### PROBLEM REQUIREMENTS
Of the lines listed below, return exactly those that run from the line containing "middle dip: (1257, 702)" through the line containing "pinky tip: (1252, 741)", both included.

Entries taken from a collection

-=-=-=-=-

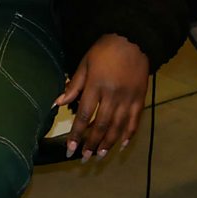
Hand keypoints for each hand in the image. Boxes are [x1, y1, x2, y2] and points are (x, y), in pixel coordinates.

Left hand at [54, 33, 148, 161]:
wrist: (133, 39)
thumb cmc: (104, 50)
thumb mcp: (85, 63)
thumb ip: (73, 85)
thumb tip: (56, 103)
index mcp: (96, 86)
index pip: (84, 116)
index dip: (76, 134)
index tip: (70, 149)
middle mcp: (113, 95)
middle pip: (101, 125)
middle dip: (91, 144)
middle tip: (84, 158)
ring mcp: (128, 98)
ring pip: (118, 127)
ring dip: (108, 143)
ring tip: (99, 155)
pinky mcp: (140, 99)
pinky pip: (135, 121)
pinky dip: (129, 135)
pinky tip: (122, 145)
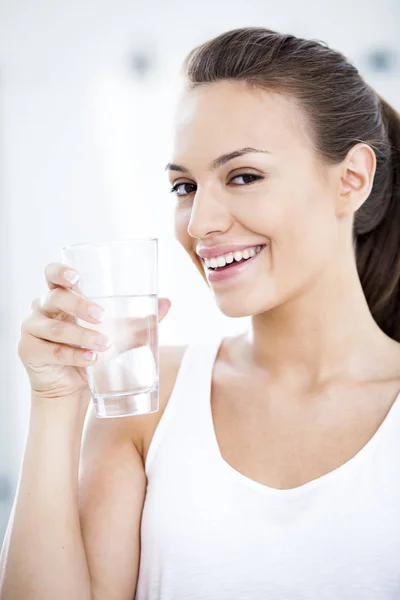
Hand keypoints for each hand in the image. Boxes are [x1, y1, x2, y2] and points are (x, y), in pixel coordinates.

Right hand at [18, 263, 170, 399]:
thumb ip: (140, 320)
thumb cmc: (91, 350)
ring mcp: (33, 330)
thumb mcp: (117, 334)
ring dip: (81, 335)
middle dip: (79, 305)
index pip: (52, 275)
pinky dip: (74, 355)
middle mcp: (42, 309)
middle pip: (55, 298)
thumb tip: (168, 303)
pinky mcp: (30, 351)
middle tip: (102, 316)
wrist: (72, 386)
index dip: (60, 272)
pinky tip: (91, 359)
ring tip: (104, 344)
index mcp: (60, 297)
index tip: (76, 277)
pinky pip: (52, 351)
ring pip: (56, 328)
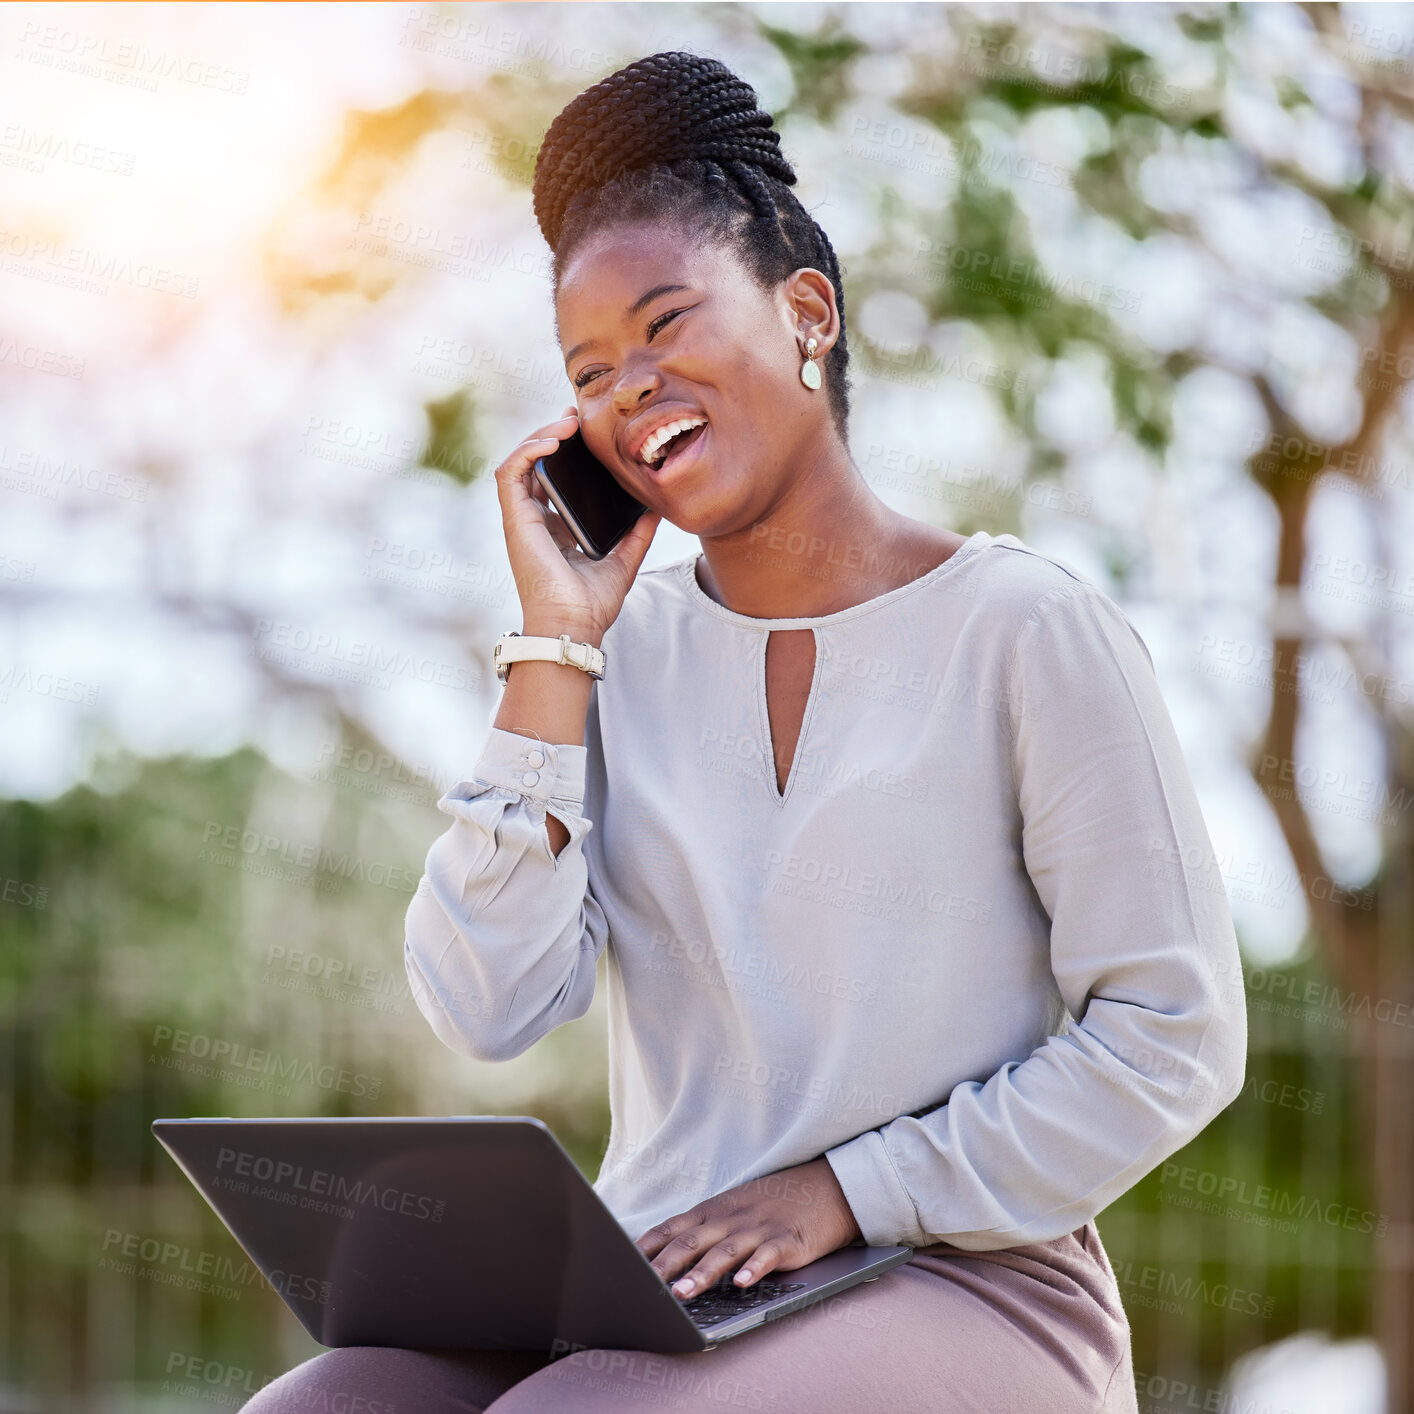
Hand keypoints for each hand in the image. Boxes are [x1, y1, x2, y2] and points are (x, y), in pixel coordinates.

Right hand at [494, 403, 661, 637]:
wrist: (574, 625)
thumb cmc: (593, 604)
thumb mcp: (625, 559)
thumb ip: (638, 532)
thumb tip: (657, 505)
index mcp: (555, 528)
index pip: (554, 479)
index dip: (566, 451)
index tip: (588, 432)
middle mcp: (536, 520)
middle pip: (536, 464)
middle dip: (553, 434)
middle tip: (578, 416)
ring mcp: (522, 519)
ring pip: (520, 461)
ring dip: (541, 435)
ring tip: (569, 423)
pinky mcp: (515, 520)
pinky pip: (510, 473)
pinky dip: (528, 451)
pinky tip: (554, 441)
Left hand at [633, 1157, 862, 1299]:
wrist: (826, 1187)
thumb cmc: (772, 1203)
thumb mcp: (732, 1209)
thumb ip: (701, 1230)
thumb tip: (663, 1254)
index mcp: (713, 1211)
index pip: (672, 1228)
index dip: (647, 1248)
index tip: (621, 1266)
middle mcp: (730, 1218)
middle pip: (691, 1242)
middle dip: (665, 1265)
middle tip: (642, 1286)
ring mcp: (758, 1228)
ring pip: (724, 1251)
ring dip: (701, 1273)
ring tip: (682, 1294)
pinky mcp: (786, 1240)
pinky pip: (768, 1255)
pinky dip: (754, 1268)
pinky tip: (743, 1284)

-=-=-=-=-

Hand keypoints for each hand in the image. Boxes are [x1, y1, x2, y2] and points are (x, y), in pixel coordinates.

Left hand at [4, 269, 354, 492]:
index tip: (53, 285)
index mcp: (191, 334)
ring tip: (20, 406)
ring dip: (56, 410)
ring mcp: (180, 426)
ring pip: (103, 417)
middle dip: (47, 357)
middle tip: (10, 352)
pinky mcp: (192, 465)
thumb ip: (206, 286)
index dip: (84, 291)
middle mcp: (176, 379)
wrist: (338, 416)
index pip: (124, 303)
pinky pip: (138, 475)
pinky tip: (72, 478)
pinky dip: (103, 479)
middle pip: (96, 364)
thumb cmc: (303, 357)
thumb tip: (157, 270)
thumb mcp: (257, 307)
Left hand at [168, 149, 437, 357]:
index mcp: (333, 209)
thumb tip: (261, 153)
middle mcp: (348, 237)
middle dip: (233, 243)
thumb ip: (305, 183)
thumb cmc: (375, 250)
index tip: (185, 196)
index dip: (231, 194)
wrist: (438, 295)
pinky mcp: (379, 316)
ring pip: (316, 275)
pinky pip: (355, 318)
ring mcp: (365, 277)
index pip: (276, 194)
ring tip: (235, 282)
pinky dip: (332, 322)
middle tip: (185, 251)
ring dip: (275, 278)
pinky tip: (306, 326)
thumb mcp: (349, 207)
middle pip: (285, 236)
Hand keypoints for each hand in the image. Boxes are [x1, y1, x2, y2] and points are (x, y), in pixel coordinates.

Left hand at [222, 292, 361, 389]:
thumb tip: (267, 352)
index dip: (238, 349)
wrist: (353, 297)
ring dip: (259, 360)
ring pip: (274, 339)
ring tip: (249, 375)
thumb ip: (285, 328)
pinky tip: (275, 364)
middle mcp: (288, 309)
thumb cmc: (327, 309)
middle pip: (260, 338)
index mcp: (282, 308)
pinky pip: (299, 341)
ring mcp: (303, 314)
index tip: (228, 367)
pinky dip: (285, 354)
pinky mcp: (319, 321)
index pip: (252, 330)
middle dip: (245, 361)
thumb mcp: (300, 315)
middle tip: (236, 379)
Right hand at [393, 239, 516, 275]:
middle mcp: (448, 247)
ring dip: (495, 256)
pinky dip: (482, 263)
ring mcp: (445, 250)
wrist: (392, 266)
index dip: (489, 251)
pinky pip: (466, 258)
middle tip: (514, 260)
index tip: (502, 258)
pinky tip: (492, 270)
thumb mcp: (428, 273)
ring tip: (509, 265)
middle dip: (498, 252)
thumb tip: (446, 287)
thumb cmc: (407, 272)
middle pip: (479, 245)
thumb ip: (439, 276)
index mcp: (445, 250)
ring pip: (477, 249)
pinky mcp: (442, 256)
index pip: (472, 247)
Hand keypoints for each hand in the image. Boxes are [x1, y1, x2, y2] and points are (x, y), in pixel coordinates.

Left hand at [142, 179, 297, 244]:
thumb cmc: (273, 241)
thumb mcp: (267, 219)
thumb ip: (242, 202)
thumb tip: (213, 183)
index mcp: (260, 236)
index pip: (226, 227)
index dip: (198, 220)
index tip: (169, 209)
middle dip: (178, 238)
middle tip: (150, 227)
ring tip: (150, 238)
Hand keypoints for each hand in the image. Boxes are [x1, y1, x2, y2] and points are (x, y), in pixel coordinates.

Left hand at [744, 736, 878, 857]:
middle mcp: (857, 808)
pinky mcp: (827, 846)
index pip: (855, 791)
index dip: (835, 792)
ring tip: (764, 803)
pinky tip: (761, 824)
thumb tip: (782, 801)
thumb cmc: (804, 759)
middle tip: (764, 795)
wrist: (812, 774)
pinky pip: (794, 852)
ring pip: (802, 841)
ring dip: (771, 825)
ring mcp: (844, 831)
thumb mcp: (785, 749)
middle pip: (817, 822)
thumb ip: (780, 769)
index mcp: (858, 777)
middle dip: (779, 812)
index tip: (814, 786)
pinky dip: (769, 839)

-=-=-=-=-

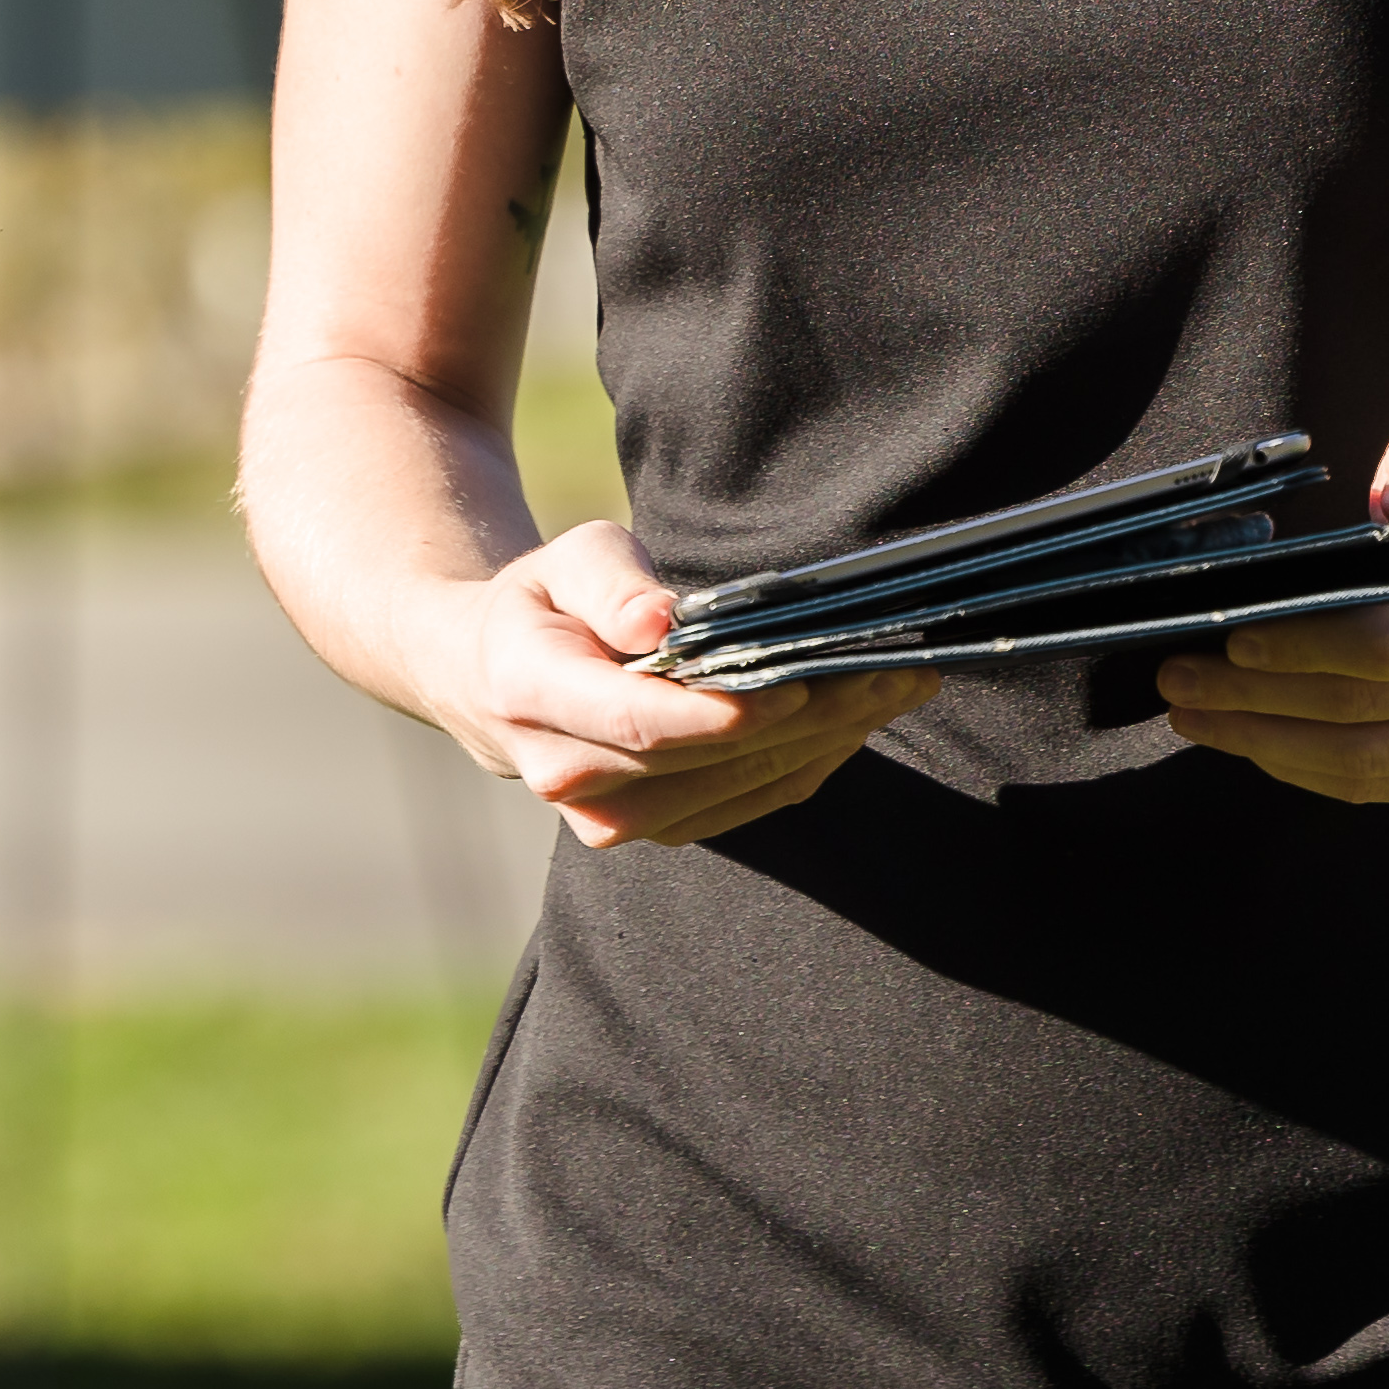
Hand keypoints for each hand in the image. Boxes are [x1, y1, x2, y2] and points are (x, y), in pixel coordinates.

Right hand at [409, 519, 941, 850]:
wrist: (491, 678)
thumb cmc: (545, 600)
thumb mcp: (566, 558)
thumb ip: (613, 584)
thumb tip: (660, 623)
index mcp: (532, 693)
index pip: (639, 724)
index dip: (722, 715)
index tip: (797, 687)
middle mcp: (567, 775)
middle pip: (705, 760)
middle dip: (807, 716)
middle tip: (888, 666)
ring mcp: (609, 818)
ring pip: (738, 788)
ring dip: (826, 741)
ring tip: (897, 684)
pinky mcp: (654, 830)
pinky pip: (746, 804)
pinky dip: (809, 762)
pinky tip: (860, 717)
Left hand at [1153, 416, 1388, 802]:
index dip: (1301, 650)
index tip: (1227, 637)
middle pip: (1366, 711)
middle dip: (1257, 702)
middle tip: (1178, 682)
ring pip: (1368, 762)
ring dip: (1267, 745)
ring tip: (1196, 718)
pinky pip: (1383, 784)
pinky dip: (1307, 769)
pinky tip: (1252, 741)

-=-=-=-=-

### EXERCISE SOLUTION
middle dip: (1257, 702)
middle tip: (1178, 682)
ring pip: (1368, 762)
ring dip: (1267, 745)
ring tip: (1196, 718)
pinky pip: (1383, 784)
pinky dip: (1307, 769)
pinky tip: (1252, 741)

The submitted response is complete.